* Problem statement: Write every record out again exactly, and keep images out of it.

* Given records:
※ ※ ※
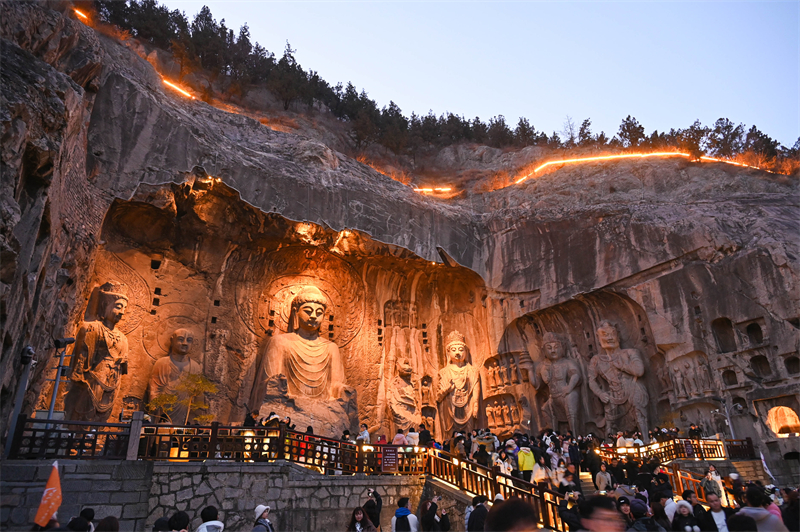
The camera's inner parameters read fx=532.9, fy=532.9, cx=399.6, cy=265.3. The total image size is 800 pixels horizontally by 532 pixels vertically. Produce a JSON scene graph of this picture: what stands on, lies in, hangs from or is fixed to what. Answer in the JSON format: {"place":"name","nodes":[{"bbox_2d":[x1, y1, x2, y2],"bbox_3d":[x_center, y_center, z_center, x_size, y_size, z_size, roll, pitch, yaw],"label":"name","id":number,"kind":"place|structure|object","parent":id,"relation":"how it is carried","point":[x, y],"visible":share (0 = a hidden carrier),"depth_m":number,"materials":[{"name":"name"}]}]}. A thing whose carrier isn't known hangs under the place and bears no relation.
{"place":"outdoors","nodes":[
{"label":"outdoors","id":0,"kind":"place"},
{"bbox_2d":[0,460,436,531],"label":"stone wall","id":1,"kind":"structure","parent":0,"point":[226,475],"depth_m":11.91,"materials":[{"name":"grey stone"}]},
{"bbox_2d":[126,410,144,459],"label":"stone post","id":2,"kind":"object","parent":1,"relation":"attached to","point":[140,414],"visible":0.79,"depth_m":12.06,"materials":[{"name":"grey stone"}]},
{"bbox_2d":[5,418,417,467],"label":"wooden fence","id":3,"kind":"object","parent":1,"relation":"attached to","point":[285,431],"visible":0.82,"depth_m":12.22,"materials":[{"name":"brown wood"}]},
{"bbox_2d":[380,444,398,471],"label":"sign","id":4,"kind":"object","parent":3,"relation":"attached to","point":[389,455],"visible":0.96,"depth_m":13.50,"materials":[{"name":"red"}]},
{"bbox_2d":[0,1,799,463],"label":"rock cliff","id":5,"kind":"structure","parent":0,"point":[251,197],"materials":[{"name":"stone"}]},
{"bbox_2d":[72,7,90,22],"bbox_3d":[-18.083,-14.072,30.218,0.906,0.701,1.098,8,-21,-22],"label":"light","id":6,"kind":"object","parent":5,"relation":"on","point":[83,16],"visible":0.62,"depth_m":30.06,"materials":[{"name":"orange"}]},
{"bbox_2d":[65,279,130,420],"bbox_3d":[-9.224,2.699,16.384,1.880,5.277,2.314,8,-21,-22],"label":"buddha statue","id":7,"kind":"object","parent":5,"relation":"on","point":[107,380],"visible":0.9,"depth_m":16.01,"materials":[{"name":"brown"}]},
{"bbox_2d":[146,326,201,422],"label":"buddha statue","id":8,"kind":"object","parent":5,"relation":"in","point":[185,340],"visible":0.81,"depth_m":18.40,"materials":[{"name":"brown"}]},
{"bbox_2d":[161,77,194,98],"bbox_3d":[-12.581,-9.849,30.178,1.030,0.738,1.985,-13,-23,31],"label":"light strip","id":9,"kind":"object","parent":5,"relation":"on","point":[176,87],"visible":0.64,"depth_m":29.91,"materials":[{"name":"orange"}]},
{"bbox_2d":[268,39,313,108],"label":"tree","id":10,"kind":"object","parent":5,"relation":"on","point":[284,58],"visible":0.76,"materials":[{"name":"green plant"}]},
{"bbox_2d":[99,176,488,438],"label":"large cave niche","id":11,"kind":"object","parent":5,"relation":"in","point":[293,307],"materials":[{"name":"stone"}]},
{"bbox_2d":[250,283,354,433],"bbox_3d":[-3.822,3.544,20.888,4.291,6.620,4.143,8,-21,-22],"label":"buddha statue","id":12,"kind":"object","parent":5,"relation":"on","point":[323,359],"visible":0.93,"depth_m":20.18,"materials":[{"name":"brown"}]},
{"bbox_2d":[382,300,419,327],"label":"relief","id":13,"kind":"object","parent":5,"relation":"attached to","point":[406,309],"visible":0.92,"depth_m":27.19,"materials":[{"name":"brown stone"}]},
{"bbox_2d":[386,357,420,433],"bbox_3d":[0.187,5.611,22.286,1.887,3.825,1.945,8,-21,-22],"label":"buddha statue","id":14,"kind":"object","parent":5,"relation":"on","point":[401,411],"visible":0.94,"depth_m":21.94,"materials":[{"name":"brown"}]},
{"bbox_2d":[419,374,433,406],"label":"small statue","id":15,"kind":"object","parent":5,"relation":"in","point":[426,394],"visible":0.86,"depth_m":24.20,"materials":[{"name":"brown stone"}]},
{"bbox_2d":[413,186,452,195],"bbox_3d":[2.103,-4.937,35.565,3.012,0.802,0.856,-1,-19,2],"label":"light strip","id":16,"kind":"object","parent":5,"relation":"on","point":[429,189],"visible":0.71,"depth_m":35.45,"materials":[{"name":"orange"}]},
{"bbox_2d":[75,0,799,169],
※ ※ ※
* Response:
The camera's inner parameters read fx=532.9, fy=532.9, cx=399.6, cy=265.3. The total image size is 800 pixels horizontally by 532 pixels vertically. Produce a JSON scene graph of this picture: what stands on, lies in, hangs from or is fixed to what. Answer in the JSON format: {"place":"name","nodes":[{"bbox_2d":[x1, y1, x2, y2],"bbox_3d":[x_center, y_center, z_center, x_size, y_size, z_size, roll, pitch, yaw],"label":"name","id":number,"kind":"place|structure|object","parent":id,"relation":"how it is carried","point":[x, y],"visible":share (0 = a hidden carrier),"depth_m":number,"materials":[{"name":"name"}]}]}. A thing whose carrier isn't known hangs under the place and bears no relation.
{"place":"outdoors","nodes":[
{"label":"outdoors","id":0,"kind":"place"},
{"bbox_2d":[0,460,436,531],"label":"stone wall","id":1,"kind":"structure","parent":0,"point":[226,475],"depth_m":11.91,"materials":[{"name":"grey stone"}]},
{"bbox_2d":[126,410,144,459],"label":"stone post","id":2,"kind":"object","parent":1,"relation":"attached to","point":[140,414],"visible":0.79,"depth_m":12.06,"materials":[{"name":"grey stone"}]},
{"bbox_2d":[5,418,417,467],"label":"wooden fence","id":3,"kind":"object","parent":1,"relation":"attached to","point":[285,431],"visible":0.82,"depth_m":12.22,"materials":[{"name":"brown wood"}]},
{"bbox_2d":[380,444,398,471],"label":"sign","id":4,"kind":"object","parent":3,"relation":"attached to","point":[389,455],"visible":0.96,"depth_m":13.50,"materials":[{"name":"red"}]},
{"bbox_2d":[0,1,799,463],"label":"rock cliff","id":5,"kind":"structure","parent":0,"point":[251,197],"materials":[{"name":"stone"}]},
{"bbox_2d":[72,7,90,22],"bbox_3d":[-18.083,-14.072,30.218,0.906,0.701,1.098,8,-21,-22],"label":"light","id":6,"kind":"object","parent":5,"relation":"on","point":[83,16],"visible":0.62,"depth_m":30.06,"materials":[{"name":"orange"}]},
{"bbox_2d":[65,279,130,420],"bbox_3d":[-9.224,2.699,16.384,1.880,5.277,2.314,8,-21,-22],"label":"buddha statue","id":7,"kind":"object","parent":5,"relation":"on","point":[107,380],"visible":0.9,"depth_m":16.01,"materials":[{"name":"brown"}]},
{"bbox_2d":[146,326,201,422],"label":"buddha statue","id":8,"kind":"object","parent":5,"relation":"in","point":[185,340],"visible":0.81,"depth_m":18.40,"materials":[{"name":"brown"}]},
{"bbox_2d":[161,77,194,98],"bbox_3d":[-12.581,-9.849,30.178,1.030,0.738,1.985,-13,-23,31],"label":"light strip","id":9,"kind":"object","parent":5,"relation":"on","point":[176,87],"visible":0.64,"depth_m":29.91,"materials":[{"name":"orange"}]},
{"bbox_2d":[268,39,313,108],"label":"tree","id":10,"kind":"object","parent":5,"relation":"on","point":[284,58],"visible":0.76,"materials":[{"name":"green plant"}]},
{"bbox_2d":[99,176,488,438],"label":"large cave niche","id":11,"kind":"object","parent":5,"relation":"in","point":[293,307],"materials":[{"name":"stone"}]},
{"bbox_2d":[250,283,354,433],"bbox_3d":[-3.822,3.544,20.888,4.291,6.620,4.143,8,-21,-22],"label":"buddha statue","id":12,"kind":"object","parent":5,"relation":"on","point":[323,359],"visible":0.93,"depth_m":20.18,"materials":[{"name":"brown"}]},
{"bbox_2d":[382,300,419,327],"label":"relief","id":13,"kind":"object","parent":5,"relation":"attached to","point":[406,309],"visible":0.92,"depth_m":27.19,"materials":[{"name":"brown stone"}]},
{"bbox_2d":[386,357,420,433],"bbox_3d":[0.187,5.611,22.286,1.887,3.825,1.945,8,-21,-22],"label":"buddha statue","id":14,"kind":"object","parent":5,"relation":"on","point":[401,411],"visible":0.94,"depth_m":21.94,"materials":[{"name":"brown"}]},
{"bbox_2d":[419,374,433,406],"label":"small statue","id":15,"kind":"object","parent":5,"relation":"in","point":[426,394],"visible":0.86,"depth_m":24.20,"materials":[{"name":"brown stone"}]},
{"bbox_2d":[413,186,452,195],"bbox_3d":[2.103,-4.937,35.565,3.012,0.802,0.856,-1,-19,2],"label":"light strip","id":16,"kind":"object","parent":5,"relation":"on","point":[429,189],"visible":0.71,"depth_m":35.45,"materials":[{"name":"orange"}]},
{"bbox_2d":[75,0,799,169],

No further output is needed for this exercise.